Back in the Seventies and Eighties I founded and ran several Fleet Street photo agencies specialising in stock images of celebrities from pop stars to politicians. These were syndicated to the National and International press and Television. These days I am active in the Microstock world and this blog charts my journey as well as, hopefully, providing inspiration and ideas to others. Image buyers should also find this blog useful with links to my portfolios and regular updates on new uploads. Unless otherwise stated all images are my copyright and may not be reproduced or copied. Comments are very welcome but will be reviewed before publication. Enjoy your visit. Regards, David.
Thursday, 6 December 2012
November sales updates:
So starting with Shutterstock, they produced a very neat 100 downloads ($58.20). Interesting to note that $30.15 of that came from the higher paying On Demand downloads.
Istockphoto pulled in 10 downloads ($15.98) and an additional $1.12 from 4 PP sales. My portfolio there continues to grow and I have now passed the 600 mark with, in the main, editorial images. I expect to reach my next payout in December - a far cry from the pre editorial days when sales were few.
Dreamstime did well with 18 downloads ($12.38) but a high number of sub sales pulled the earning down.
123rf managed 11 downloads ($6.17) again with a high proportion of sub sales. I will have to review 123 in January when (if?) they introduce their new commission rates/cuts. Being primarily editorial my images are not the ones that get massive sales and, consequently, I expect to drop to the minimum rate of 30% and only $0.22 for subs. Compared to the $0.33 I get for sub sales at SS that is very poor. Though not a big seller there, my portfolio currently fills editorial gaps in their library (Margaret Thatcher etc).

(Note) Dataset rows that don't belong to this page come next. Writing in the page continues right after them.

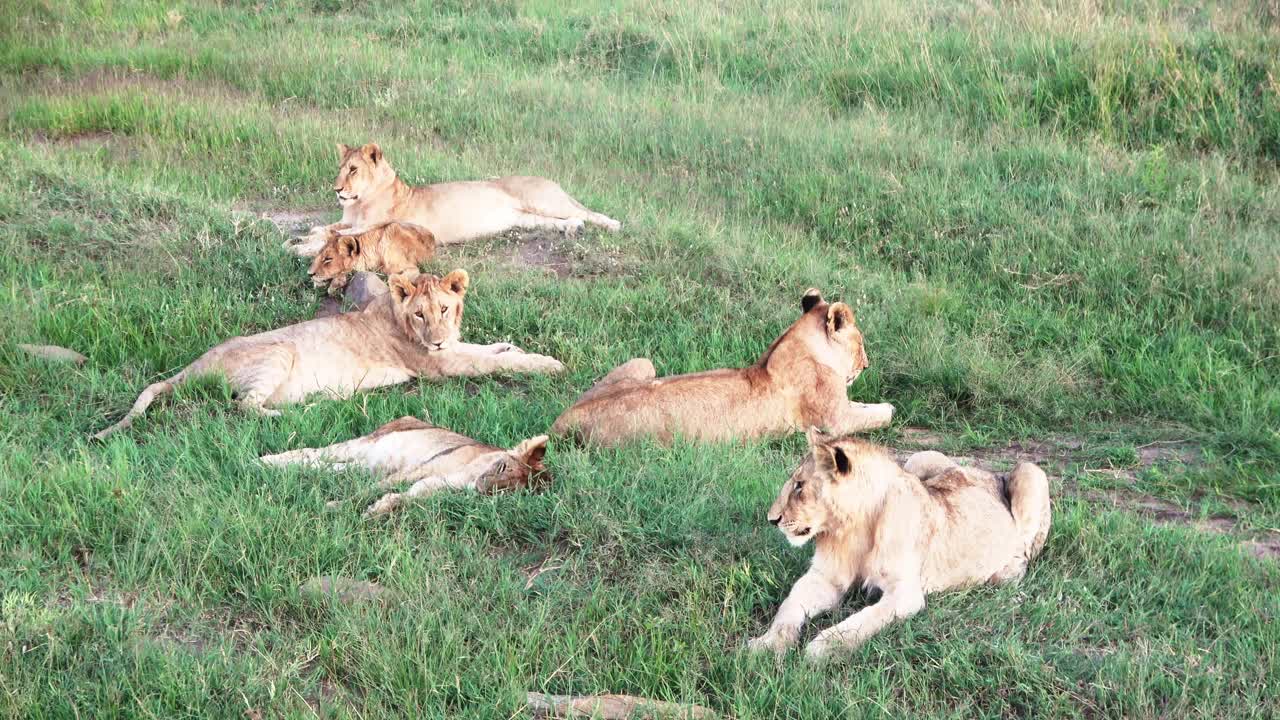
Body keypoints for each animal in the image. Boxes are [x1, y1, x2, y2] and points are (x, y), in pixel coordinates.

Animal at [92, 267, 563, 438]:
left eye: (444, 309)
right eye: (420, 315)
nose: (436, 339)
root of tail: (195, 364)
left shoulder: (454, 349)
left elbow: (491, 347)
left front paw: (513, 344)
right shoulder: (440, 365)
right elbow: (493, 361)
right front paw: (548, 364)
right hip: (278, 351)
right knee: (245, 407)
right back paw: (305, 411)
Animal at [259, 415, 550, 515]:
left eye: (505, 492)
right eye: (501, 468)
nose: (482, 487)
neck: (468, 477)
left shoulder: (428, 488)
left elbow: (399, 499)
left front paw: (375, 511)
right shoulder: (418, 470)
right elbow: (367, 492)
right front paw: (335, 506)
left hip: (357, 465)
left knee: (319, 465)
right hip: (361, 445)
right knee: (312, 452)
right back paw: (264, 461)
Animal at [284, 142, 619, 254]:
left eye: (353, 170)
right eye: (340, 169)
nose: (337, 190)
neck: (358, 202)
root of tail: (551, 180)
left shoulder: (372, 226)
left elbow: (333, 237)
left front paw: (300, 247)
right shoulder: (347, 222)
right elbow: (325, 229)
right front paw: (299, 239)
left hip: (543, 199)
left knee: (589, 212)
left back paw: (612, 224)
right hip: (527, 218)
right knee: (561, 220)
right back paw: (571, 228)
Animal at [747, 427, 1049, 661]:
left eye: (799, 485)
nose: (772, 519)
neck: (851, 530)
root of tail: (987, 471)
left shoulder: (905, 594)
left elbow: (863, 620)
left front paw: (822, 648)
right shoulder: (823, 578)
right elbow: (789, 607)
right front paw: (767, 644)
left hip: (1030, 471)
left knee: (1026, 549)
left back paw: (1006, 574)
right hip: (919, 458)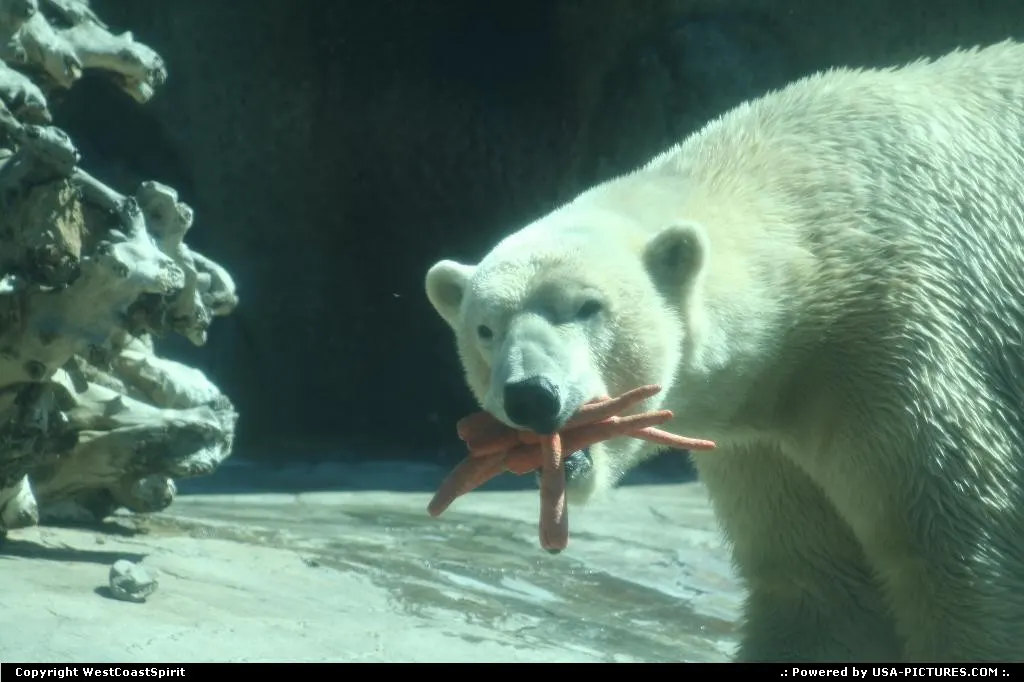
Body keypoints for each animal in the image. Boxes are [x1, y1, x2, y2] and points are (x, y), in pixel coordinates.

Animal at [424, 40, 1024, 662]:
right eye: (486, 329)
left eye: (588, 306)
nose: (531, 396)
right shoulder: (768, 436)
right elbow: (821, 587)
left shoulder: (899, 349)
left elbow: (961, 559)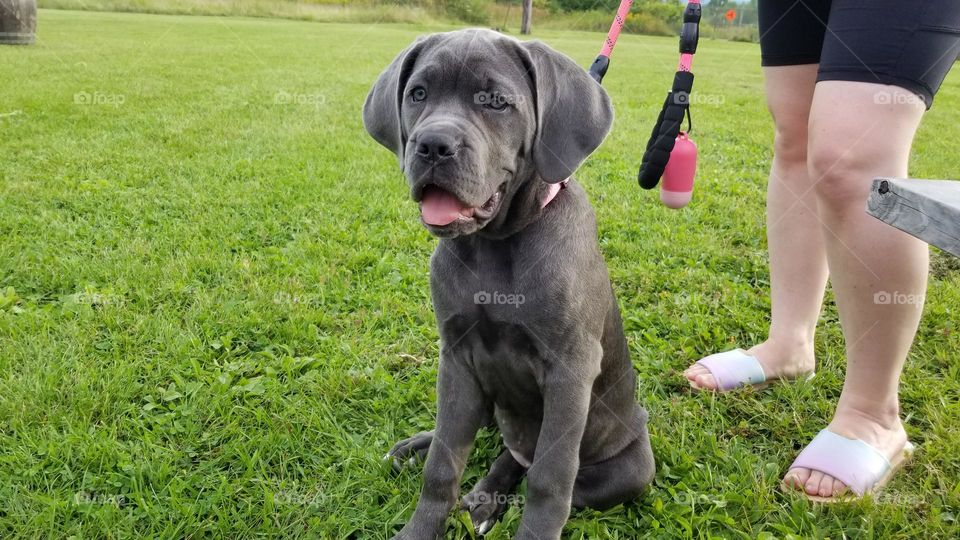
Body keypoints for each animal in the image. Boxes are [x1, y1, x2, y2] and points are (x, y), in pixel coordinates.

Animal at [364, 29, 656, 540]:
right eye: (417, 94)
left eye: (497, 102)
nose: (432, 145)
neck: (494, 246)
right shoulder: (456, 356)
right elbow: (444, 460)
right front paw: (420, 527)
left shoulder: (570, 369)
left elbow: (549, 477)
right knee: (485, 438)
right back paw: (428, 455)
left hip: (632, 464)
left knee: (528, 460)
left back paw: (486, 497)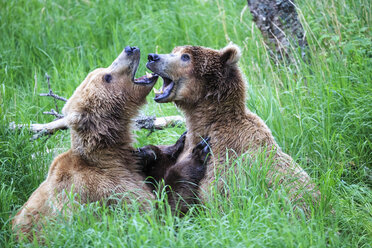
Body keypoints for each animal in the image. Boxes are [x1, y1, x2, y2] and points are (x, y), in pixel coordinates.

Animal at [11, 46, 160, 238]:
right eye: (107, 76)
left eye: (103, 69)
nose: (130, 49)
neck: (109, 152)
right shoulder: (106, 188)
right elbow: (141, 207)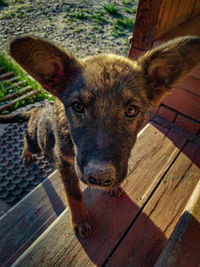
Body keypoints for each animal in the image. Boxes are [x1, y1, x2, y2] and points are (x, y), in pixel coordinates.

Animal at [0, 35, 199, 239]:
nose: (100, 178)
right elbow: (74, 194)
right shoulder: (65, 163)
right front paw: (80, 219)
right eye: (78, 106)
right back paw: (26, 154)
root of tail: (37, 110)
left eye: (131, 110)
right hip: (35, 141)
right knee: (26, 138)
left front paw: (111, 188)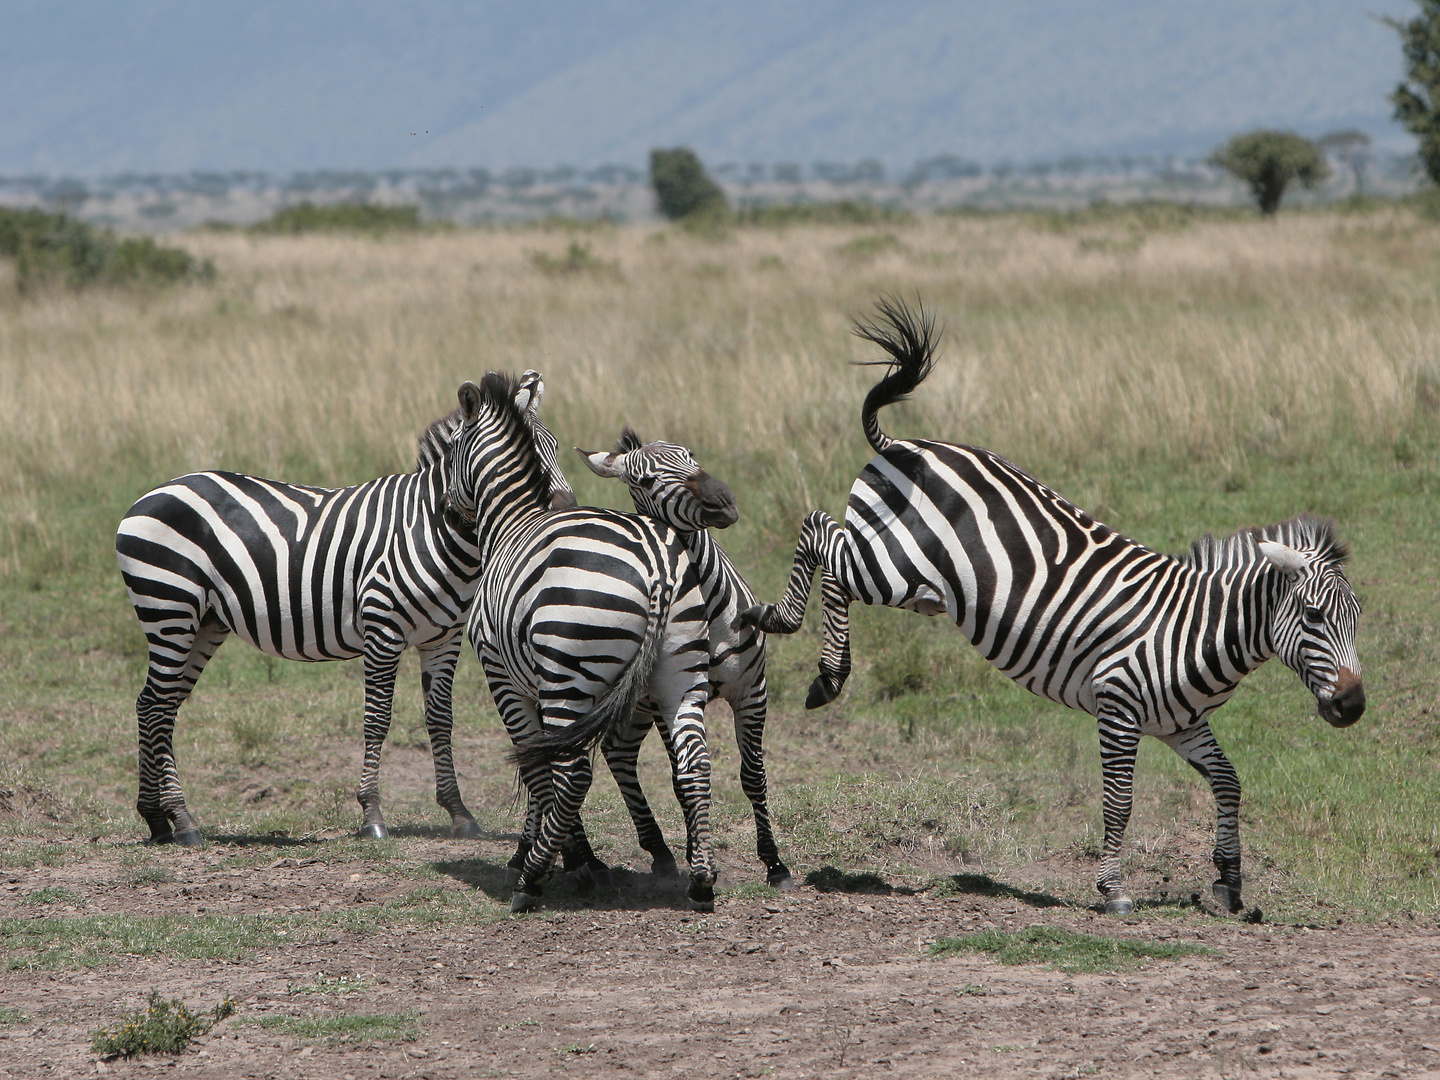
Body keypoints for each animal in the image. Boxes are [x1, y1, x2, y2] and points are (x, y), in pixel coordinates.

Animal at [113, 377, 573, 852]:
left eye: (556, 447)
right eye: (524, 456)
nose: (563, 509)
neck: (435, 531)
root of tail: (153, 493)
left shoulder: (443, 637)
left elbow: (441, 721)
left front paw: (458, 812)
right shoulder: (383, 628)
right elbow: (377, 719)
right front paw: (372, 815)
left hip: (204, 622)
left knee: (155, 703)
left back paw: (157, 817)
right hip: (169, 607)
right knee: (157, 706)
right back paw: (183, 819)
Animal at [446, 377, 717, 915]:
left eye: (450, 450)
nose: (447, 508)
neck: (511, 521)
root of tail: (657, 561)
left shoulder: (503, 675)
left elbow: (535, 765)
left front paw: (550, 857)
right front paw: (575, 856)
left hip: (569, 675)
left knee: (573, 773)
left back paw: (528, 885)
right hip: (680, 671)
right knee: (693, 762)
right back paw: (701, 881)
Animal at [576, 426, 800, 892]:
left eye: (690, 454)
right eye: (644, 481)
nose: (723, 499)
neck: (708, 605)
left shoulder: (752, 691)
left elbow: (753, 777)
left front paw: (775, 864)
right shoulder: (671, 698)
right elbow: (682, 779)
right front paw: (698, 854)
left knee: (618, 751)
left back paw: (658, 850)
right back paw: (615, 856)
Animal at [748, 300, 1365, 915]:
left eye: (1356, 619)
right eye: (1314, 616)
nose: (1353, 707)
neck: (1197, 630)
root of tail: (908, 444)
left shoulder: (1183, 726)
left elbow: (1229, 782)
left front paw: (1230, 882)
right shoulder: (1118, 706)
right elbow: (1120, 800)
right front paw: (1113, 889)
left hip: (915, 585)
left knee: (827, 543)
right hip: (892, 564)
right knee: (819, 533)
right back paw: (813, 658)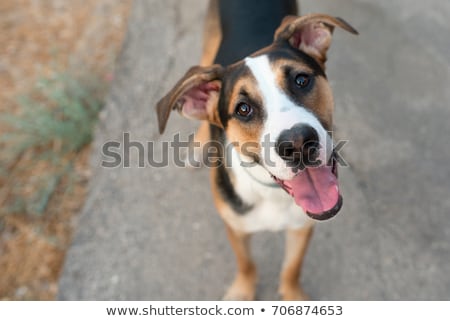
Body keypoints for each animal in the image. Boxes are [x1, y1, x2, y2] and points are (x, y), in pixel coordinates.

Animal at [156, 0, 356, 300]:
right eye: (243, 109)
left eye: (301, 80)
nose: (298, 144)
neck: (272, 192)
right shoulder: (235, 226)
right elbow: (246, 263)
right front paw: (242, 292)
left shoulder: (302, 226)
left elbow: (292, 267)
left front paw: (293, 295)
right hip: (207, 52)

We'll see.
Yaymicro sold an archive shot of Body Shop founder Anita Roddick paying a healthy 3.75 euros with an additional 2.48 euros coming from their Third Party programme.
Bigstock managed 4 downloads ($2.50) - a dissapointing result from them. On the plus side their wonky Bridge connector from SS got fixed and all images are now moved over.
Fotolia saw 4 sub sales netting 1 credit in commission. Best selling there seem to be my Greek island images though that is more a result of what I have uploaded and had accepted than any great industry insight.
Nothing from the rest in November. Veer continues to sit at $93 dollars in commission with no sign of even a sub sale to push me to payout level. Their upload has now been broken (for me) for two months -just "not processed/unknown error" messages after uploading. I emailed support but never got a reply.
Picturenation, sadly, reached the anniversary of my last sale there on November 30. Over 2k images, loads of views, nice friendly team -but nobody buying my images. I emailed them as well and, as ever, got a prompt reply from founder Jane Louise Green. Without breaking any confidences here suffice to say that sales there (overall) are fine -it's my portfolio that isn't selling. One theory we both explored is that buyers spot my images on PN and then look for them at cheaper prices on the micro sites. That's certainly a possibility. Either way uploading is quick and simple so I'm keeping on submitting there.
Uploading in November was down due to time constraints but one archive image that I added was from the 1991 Poll Tax Riots in London (pictured) That brought back some memories. Regards, David.
Edit: The Download Fairy appears to have paid a visit. Just days after writing about no sales on Picturenation I had two sales within hours. A 1989 image of British politician Sir Geoffrey Howe got first a Web Res sale (£0.40) then a High Res sale paying a pleasing £6 in commission. I'm assuming it was the same buyer. More of those please!